One of these first-step programmes is the Learning in Small Companies Project, jointly run by Skill New Zealand and Workbase, the National Centre for Workplace Literacy and Language. This project is creating and testing a model for literacy training in small and medium-sized companies. Nine South Auckland companies in three industries , food and beverage, plastics and mixed construction , are involved, first identifying existing skill levels and further training needs, with each company appointing a learning adviser and a literacy tutor. After six months, the project is achieving significant results in, for example, increased confidence, an improvement in motivation, a desire by staff to be more involved in improving the way the company conducts its business.
Then there is Christchurch Polytechnic's 12-week literacy and numeracy course, where many participants have shown themselves to be skilled and accomplished, but adept at concealing their marginal literacy. Their acknowledgement that they have a literacy problem, and their taking action to solve that problem, has in itself been immensely helpful.
Yet another initiative is the Roving Tutor Programme, under which a specialist group of itinerant, I suppose it would be fair to say, tutors provides literacy training on request from either learners or trainers.
Or there is the Whaia Te Ara Tika pilot literacy project based in Gisborne, which aims to identify best practice in literacy provision for Maori learners, the project being jointly run by Skill New Zealand and Te Runanga O Turanginui a Kiwa.
Everyone who is highly literate has little cause to think about the value of their literacy skills. Literacy and numeracy become something about ourselves that we simply take for granted. Their enormous, world-transforming value becomes almost invisible to us, a part of our personal environment that is no longer noticed. But if we do ever take the time to think about our reading, writing and number skills, we quickly realise that an enormous part of who we are, and of whatever we may have achieved, has been influenced and determined by our ease, say, with the written word. These skills are precious gifts; not the sort of gifts either, whose value is diminished by their sharing. Rather, by encouraging their broadest possible distribution we increase their worth, for ourselves as well as for those acquiring them.
So it is in the interest of us all that we work to ensure that this country's general literacy and numeracy attainments increase significantly from their current level. Perhaps the first step to doing that is to learn why so many New Zealanders do not acquire those skills that those who have them come to so blithely take for granted. There is, perhaps, a clue in the words of a young Maori man reported in "Literacy in the Workplace", " we never asked questions at school, we left school at 15, there was no incentive to stay on.
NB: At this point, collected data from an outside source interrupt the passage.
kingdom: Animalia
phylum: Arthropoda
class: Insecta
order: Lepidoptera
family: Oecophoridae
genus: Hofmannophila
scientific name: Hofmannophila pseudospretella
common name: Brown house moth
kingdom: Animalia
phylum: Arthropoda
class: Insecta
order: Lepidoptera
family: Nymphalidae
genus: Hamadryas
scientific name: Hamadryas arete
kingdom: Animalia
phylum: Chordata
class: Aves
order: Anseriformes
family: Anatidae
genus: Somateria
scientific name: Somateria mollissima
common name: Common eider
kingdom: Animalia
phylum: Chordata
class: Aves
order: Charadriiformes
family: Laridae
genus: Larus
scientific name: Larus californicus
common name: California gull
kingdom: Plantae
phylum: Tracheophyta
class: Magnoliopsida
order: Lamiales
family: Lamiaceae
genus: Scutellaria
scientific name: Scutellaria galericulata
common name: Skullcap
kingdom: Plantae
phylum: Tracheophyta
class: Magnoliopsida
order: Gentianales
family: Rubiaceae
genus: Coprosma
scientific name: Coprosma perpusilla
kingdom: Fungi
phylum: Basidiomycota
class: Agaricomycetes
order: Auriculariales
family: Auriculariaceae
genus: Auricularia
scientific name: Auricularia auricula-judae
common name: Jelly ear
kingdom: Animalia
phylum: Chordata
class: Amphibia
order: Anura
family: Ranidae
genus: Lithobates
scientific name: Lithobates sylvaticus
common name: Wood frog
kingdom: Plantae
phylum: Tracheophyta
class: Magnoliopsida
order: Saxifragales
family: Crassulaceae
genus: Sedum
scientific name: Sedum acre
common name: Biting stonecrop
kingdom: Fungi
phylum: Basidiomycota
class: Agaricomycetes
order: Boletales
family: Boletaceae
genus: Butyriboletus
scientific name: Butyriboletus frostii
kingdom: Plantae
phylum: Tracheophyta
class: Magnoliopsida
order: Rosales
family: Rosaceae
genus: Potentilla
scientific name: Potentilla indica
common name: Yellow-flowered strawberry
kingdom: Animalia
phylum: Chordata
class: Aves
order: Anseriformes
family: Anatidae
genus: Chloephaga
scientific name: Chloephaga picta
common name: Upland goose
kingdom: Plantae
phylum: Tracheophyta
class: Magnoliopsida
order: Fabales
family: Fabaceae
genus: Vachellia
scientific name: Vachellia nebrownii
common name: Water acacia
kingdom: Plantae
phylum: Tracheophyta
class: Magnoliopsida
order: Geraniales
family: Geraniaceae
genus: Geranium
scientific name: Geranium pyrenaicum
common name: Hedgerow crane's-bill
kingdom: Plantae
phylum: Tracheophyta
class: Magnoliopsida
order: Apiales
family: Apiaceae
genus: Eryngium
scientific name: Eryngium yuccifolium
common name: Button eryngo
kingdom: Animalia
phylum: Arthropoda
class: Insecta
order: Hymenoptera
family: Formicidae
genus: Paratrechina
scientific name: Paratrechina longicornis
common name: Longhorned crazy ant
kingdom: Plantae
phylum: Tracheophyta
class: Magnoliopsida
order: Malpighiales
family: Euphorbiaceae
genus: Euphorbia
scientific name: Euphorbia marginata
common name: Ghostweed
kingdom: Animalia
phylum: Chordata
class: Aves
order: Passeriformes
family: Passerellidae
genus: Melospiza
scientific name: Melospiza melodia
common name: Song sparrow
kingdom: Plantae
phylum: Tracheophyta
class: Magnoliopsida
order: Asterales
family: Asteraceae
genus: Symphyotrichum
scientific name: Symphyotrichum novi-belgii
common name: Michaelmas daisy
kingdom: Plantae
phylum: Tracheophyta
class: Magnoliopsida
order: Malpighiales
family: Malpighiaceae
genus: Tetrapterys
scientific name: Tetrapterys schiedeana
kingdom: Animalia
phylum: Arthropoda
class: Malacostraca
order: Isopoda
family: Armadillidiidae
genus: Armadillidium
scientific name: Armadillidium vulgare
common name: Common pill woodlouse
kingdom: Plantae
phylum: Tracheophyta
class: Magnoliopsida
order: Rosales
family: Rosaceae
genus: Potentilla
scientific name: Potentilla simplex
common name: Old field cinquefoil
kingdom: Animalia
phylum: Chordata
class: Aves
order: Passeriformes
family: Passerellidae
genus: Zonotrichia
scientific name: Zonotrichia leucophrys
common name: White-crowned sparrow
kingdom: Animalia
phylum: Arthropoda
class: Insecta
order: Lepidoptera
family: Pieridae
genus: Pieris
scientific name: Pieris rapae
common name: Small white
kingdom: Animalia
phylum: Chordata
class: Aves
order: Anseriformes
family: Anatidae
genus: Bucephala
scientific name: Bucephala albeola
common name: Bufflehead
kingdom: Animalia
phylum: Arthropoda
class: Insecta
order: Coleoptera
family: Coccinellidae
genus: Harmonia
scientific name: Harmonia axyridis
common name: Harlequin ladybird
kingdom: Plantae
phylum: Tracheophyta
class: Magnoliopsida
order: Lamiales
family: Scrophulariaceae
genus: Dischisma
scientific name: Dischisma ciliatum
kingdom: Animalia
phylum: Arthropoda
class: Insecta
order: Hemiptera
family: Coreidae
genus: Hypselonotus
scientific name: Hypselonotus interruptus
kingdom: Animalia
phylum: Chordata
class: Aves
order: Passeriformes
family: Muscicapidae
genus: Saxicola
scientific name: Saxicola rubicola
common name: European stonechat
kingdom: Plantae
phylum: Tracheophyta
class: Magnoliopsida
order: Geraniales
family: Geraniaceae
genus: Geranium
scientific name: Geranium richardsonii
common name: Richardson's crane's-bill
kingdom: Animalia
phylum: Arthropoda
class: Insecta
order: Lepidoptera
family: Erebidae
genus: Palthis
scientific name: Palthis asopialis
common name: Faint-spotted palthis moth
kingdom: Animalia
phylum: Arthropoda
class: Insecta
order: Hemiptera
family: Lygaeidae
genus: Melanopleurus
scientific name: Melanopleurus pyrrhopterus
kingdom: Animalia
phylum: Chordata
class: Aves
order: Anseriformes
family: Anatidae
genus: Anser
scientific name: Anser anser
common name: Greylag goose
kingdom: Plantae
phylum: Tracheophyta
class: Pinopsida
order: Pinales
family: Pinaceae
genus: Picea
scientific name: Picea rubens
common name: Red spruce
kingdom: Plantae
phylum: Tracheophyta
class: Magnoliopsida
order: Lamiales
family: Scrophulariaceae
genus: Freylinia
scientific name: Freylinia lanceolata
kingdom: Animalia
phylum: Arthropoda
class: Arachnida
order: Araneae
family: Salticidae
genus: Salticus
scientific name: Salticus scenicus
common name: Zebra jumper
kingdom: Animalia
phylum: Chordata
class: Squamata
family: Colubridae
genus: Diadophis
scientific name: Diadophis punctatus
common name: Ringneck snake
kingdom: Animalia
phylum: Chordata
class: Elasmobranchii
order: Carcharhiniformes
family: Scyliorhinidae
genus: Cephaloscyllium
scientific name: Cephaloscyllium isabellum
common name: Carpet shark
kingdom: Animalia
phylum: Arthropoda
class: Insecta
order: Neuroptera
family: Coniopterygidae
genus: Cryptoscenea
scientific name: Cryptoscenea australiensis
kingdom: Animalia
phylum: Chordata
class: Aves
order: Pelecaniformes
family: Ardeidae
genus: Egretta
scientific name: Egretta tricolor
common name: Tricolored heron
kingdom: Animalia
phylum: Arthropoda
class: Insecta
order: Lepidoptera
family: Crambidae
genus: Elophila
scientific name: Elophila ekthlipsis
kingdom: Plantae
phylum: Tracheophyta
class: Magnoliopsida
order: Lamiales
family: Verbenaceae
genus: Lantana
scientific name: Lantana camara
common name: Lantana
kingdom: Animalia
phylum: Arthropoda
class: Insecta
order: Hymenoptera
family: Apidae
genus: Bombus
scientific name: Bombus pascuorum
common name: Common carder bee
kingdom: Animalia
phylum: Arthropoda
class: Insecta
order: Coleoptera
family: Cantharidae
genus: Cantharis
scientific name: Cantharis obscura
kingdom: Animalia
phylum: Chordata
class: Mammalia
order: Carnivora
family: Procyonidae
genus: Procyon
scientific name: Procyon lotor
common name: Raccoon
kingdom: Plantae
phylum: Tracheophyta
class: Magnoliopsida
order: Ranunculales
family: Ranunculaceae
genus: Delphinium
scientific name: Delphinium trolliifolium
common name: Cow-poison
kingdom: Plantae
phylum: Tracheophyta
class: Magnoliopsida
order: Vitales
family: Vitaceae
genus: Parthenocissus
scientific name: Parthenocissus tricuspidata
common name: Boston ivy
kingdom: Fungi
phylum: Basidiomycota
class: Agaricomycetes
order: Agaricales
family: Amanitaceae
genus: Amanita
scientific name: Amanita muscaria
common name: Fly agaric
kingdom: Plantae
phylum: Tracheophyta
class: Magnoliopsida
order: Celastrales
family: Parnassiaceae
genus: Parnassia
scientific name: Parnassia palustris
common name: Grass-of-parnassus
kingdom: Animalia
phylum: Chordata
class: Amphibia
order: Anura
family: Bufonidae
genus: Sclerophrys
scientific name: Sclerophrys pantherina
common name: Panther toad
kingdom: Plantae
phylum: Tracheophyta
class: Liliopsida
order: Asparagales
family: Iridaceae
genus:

The teachers just wrote stuff on the board or read it out, and if you couldn't keep up, that was it there's still a lot of people out there who are too scared to put their hand up and learn more."
But with the right programmes, with genuine resolve, with the will to change the lives of so many New Zealanders for the better, the overall outcome can change.
We are living at the end of one era, and the beginning of another: the Industrial Revolution that commenced in the 19th century encouraged mass literacy, but the Information Age which we are entering absolutely demands it.
I am therefore pleased to declare the Skill New Zealand publication, "Literacy in the Workplace," officially launched. May it encourage employers, educators and all those who might provide guidance to those who lack literacy skills to acknowledge any problems, and begin to take action to remedy them. Kia ora tatau.